Editorials, Opinion

Bills threaten local newspapers’ survival

It seems like every year, the West Virginia Legislature introduces at least one bill targeted at reducing newspapers’ revenue. This year, there are two.

SB 318 and HB 2715 both aim to reduce the number of legal ads placed in newspapers, instead creating and favoring a government-run website.

SB 318 would require the Treasurer to create a searchable database for unclaimed property public notices, while

HB 2715 would require the Auditor to create a “State Central Legal Advertising” website. We don’t object to the websites themselves; in fact, it would be quite useful for the public to have a searchable database. Our objections are to the part of the bill that reduce the number of times a legal advertisement must run in a local newspaper if the legal ad is also on the website.

As it currently stands, unclaimed property notices publish about once a year, with an entire list of all unclaimed or abandoned property. SB 318 would change that to one advertisement a year that directs readers to the searchable database, with no information about the unclaimed property itself in the newspaper. In its introduced form, HB 2715 would decrease Class II legal ads from one a week for two successive weeks and Class III ads from one a week for three successive weeks to one ad for one week if the ad is also on the auditor’s new website.

So why does this matter?

The most direct impact on readers is a decrease in government transparency and accountability. Most people don’t actively seek out legal advertisements; they just happen upon them as they read their morning paper. As an example, you may remember back in October 2020, one attentive The Dominion Post reader raised some questions regarding BOPARC spending he noticed in a legal ad. He submitted a letter to the editor, and we followed up with BOPARC to get an explanation for the expenditures in question. That’s not going to happen if legal ads hide in a database.
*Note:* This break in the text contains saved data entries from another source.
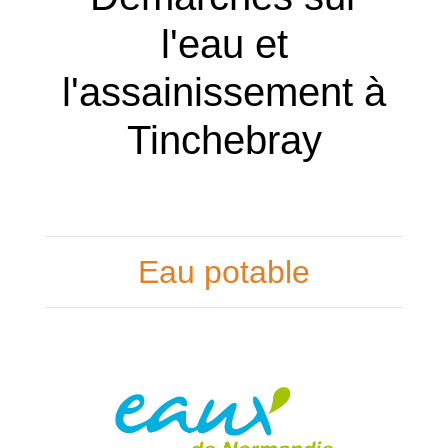
l'eau et
l'assainissement à
Tinchebray
Eau potable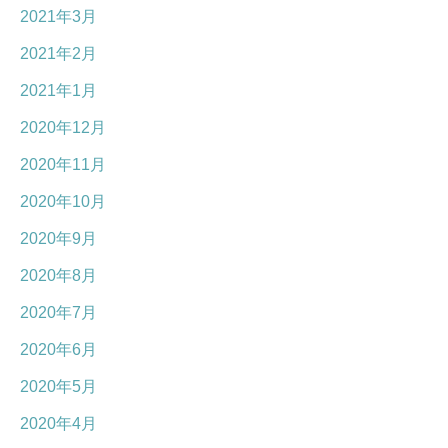
2021年3月
2021年2月
2021年1月
2020年12月
2020年11月
2020年10月
2020年9月
2020年8月
2020年7月
2020年6月
2020年5月
2020年4月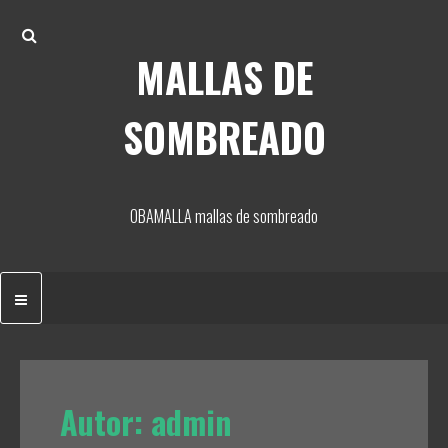
Skip
Search
to
MALLAS DE
content
SOMBREADO
OBAMALLA mallas de sombreado
Autor:
admin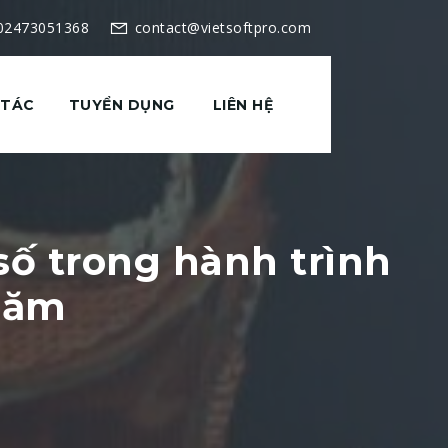
 02473051368
contact@vietsoftpro.com
 TÁC
TUYỂN DỤNG
LIÊN HỆ
ố trong hành trình
năm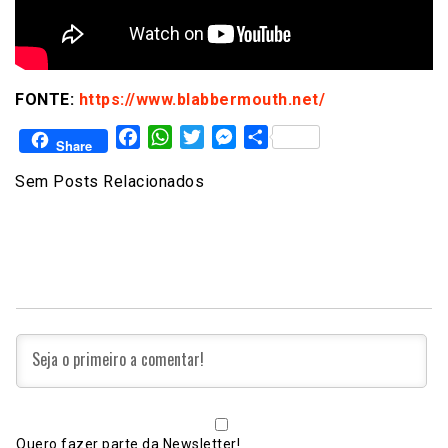
FONTE:
https://www.blabbermouth.net/
Facebook
WhatsApp
Twitter
Messenger
Share
Share
Sem Posts Relacionados
Quero fazer parte da Newsletter!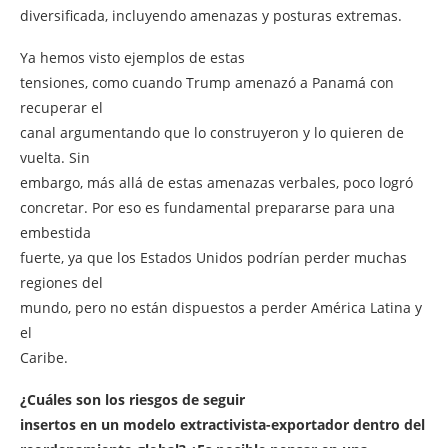
diversificada, incluyendo amenazas y posturas extremas.
Ya hemos visto ejemplos de estas
tensiones, como cuando Trump amenazó a Panamá con
recuperar el
canal argumentando que lo construyeron y lo quieren de
vuelta. Sin
embargo, más allá de estas amenazas verbales, poco logró
concretar. Por eso es fundamental prepararse para una
embestida
fuerte, ya que los Estados Unidos podrían perder muchas
regiones del
mundo, pero no están dispuestos a perder América Latina y
el
Caribe.
¿Cuáles son los riesgos de seguir
insertos en un modelo extractivista-exportador dentro del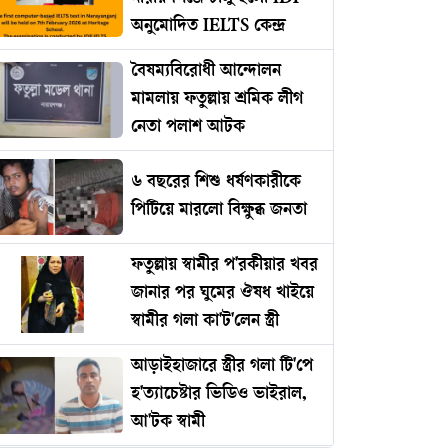
অনুমোদিত IELTS কেন্দ্র
বৈষম্যবিরোধী আন্দোলন
মামলায় ফতুল্লায় শ্রমিক লীগ
নেতা পলাশ আটক
৬ বছরের শিশু ধর্ষণকারীকে
পিটিয়ে মারলো বিক্ষুব্ধ জনতা
ফতুল্লায় স্বামীর প'রকীয়ার খবর
জানার পর ঘুমের ঔষধ খাইয়ে
স্বামীর গলা কা'ট'লেন স্ত্রী
আড়াইহাজারে স্ত্রীর গলা টি'পে
হ'ত্যাচেষ্টার ভিডিও ভাইরাল,
আ'টক স্বামী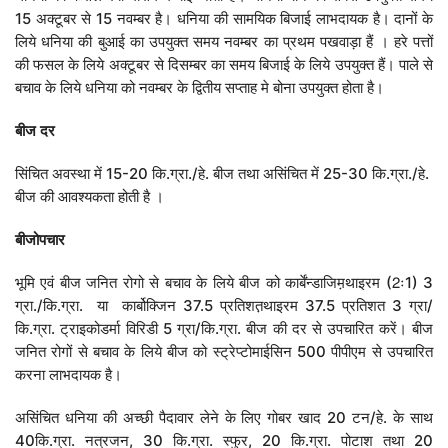
15 अक्टूबर से 15 नवम्बर है। धनिया की सामयिक बिजाई लाभदायक है। दानों के
लिये धनिया की बुआई का उपयुक्त समय नवम्बर का प्रथम पखवाड़ा हैं । हरे पत्तों
की फसल के लिये अक्टूबर से दिसम्बर का समय बिजाई के लिये उपयुक्त हैं। पाले से
बचाव के लिये धनिया को नवम्बर के द्वितीय सप्ताह मे बोना उपयुक्त होता है।
बीज
दर
सिंचित अवस्था में 15-20 कि.ग्रा./हे. बीज तथा असिंचित में 25-30 कि.ग्रा./हे.
बीज की आवश्यकता होती है ।
बीजोपचार
भूमि एवं बीज जनित रोगो से बचाव के लिये बीज को कार्बेंन्डाजिम़थाइरम (2ः1) 3
ग्रा./कि.ग्रा. या कार्बोक्जिन 37.5 प्रतिशत़थाइरम 37.5 प्रतिशत 3 ग्रा/
कि.ग्रा. ट्राइकोडर्मा विरिडी 5 ग्रा/कि.ग्रा. बीज की दर से उपचारित करें। बीज
जनित रोगों से बचाव के लिये बीज को स्ट्रेप्टोमाईसिन 500 पीपीएम से उपचारित
करना लाभदायक है।
असिंचित धनिया की अच्छी पैदावार लेने के लिए गोबर खाद 20 टन/हे. के साथ
40कि.ग्रा. नत्रजन, 30 कि.ग्रा. स्फुर, 20 कि.ग्रा. पोटाश तथा 20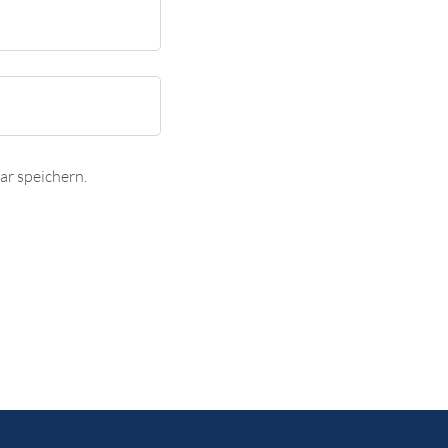
r speichern.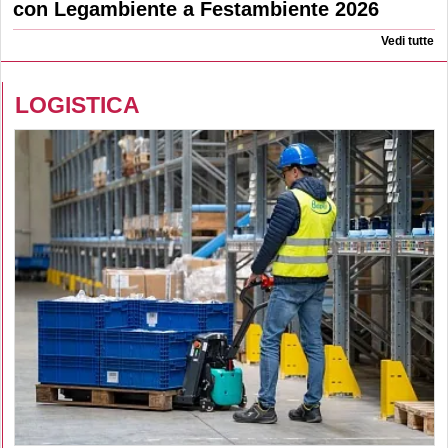
con Legambiente a Festambiente 2026
Vedi tutte
LOGISTICA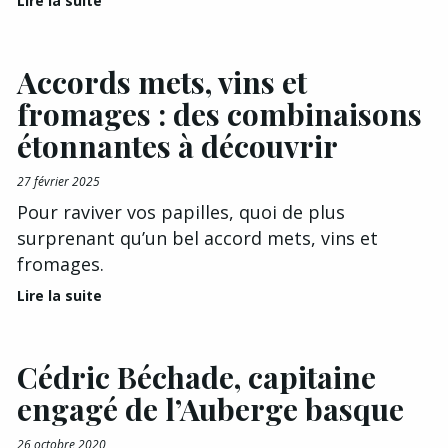
Lire la suite
Accords mets, vins et
fromages : des combinaisons
étonnantes à découvrir
27 février 2025
Pour raviver vos papilles, quoi de plus
surprenant qu’un bel accord mets, vins et
fromages.
Lire la suite
Cédric Béchade, capitaine
engagé de l’Auberge basque
26 octobre 2020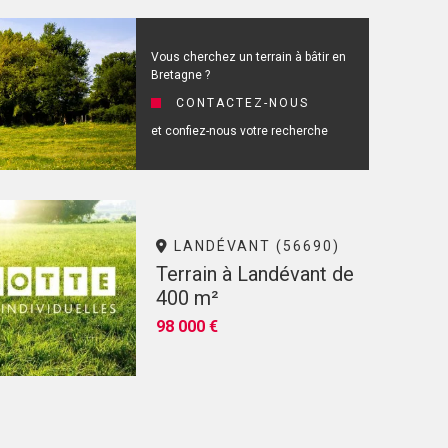
Vous cherchez un terrain à bâtir en
Bretagne ?
CONTACTEZ-NOUS
et confiez-nous votre recherche
LANDÉVANT (56690)
Terrain à Landévant de
400 m²
98 000 €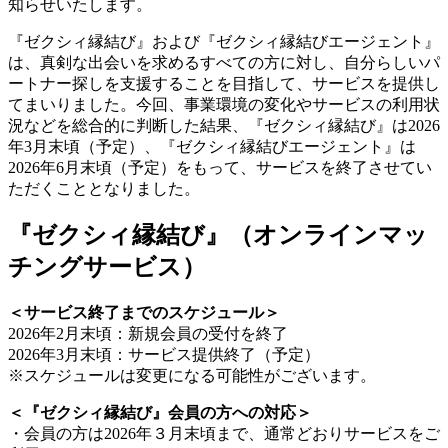
知らせいたします。
『ゼクシィ縁結び』および『ゼクシィ縁結びエージェント』
は、真剣な出会いを求めるすべての方に対し、自分らしいパ
ートナー探しを支援することを目指して、サービスを提供し
てまいりました。今回、事業環境の変化やサービスの利用状
況などを総合的に判断した結果、『ゼクシィ縁結び』は2026
年3月末頃（予定）、『ゼクシィ縁結びエージェント』は
2026年6月末頃（予定）をもって、サービスを終了させてい
ただくこととなりました。
『ゼクシィ縁結び』（オンラインマッ
チングサービス）
＜サービス終了までのスケジュール＞
2026年2月末頃：新規会員の受付を終了
2026年3月末頃：サービス提供終了（予定）
※スケジュールは変更になる可能性がございます。
＜『ゼクシィ縁結び』会員の方への対応＞
・会員の方は2026年３月末頃まで、通常どおりサービスをご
But there’s an indirect impact as well: Newspapers depend on advertising revenue.

We wish we could give you all your local news for free, but our reporters, editors, pressmen, carriers and administrative staff have bills to pay and families to feed. Advertising revenue allows us to offer the paper to readers at an affordable price. But with the COVID-19 pandemic impacting many local businesses, ads have been fewer, so the earnings are lower, and newspapers can’t afford to lose income from legal ads, too.

 It is not an option for newspapers to offset the decreased frequency of legal ads by increasing their cost. West Virginia state code sets a fixed price for legal ads depending on a paper’s circulation numbers — and those prices are nonnegotiable. The losses would have to be made up elsewhere. There’s no other choice.

Newspapers across the country have had to implement cost-saving measures in order to keep their newsrooms open. However, local newspapers are more important than ever in a time with so much change and uncertainty — a time when social media allows misinformation to proliferate virtually unchecked. Our Legislature should be supporting our state’s newspapers, not threatening their very survival.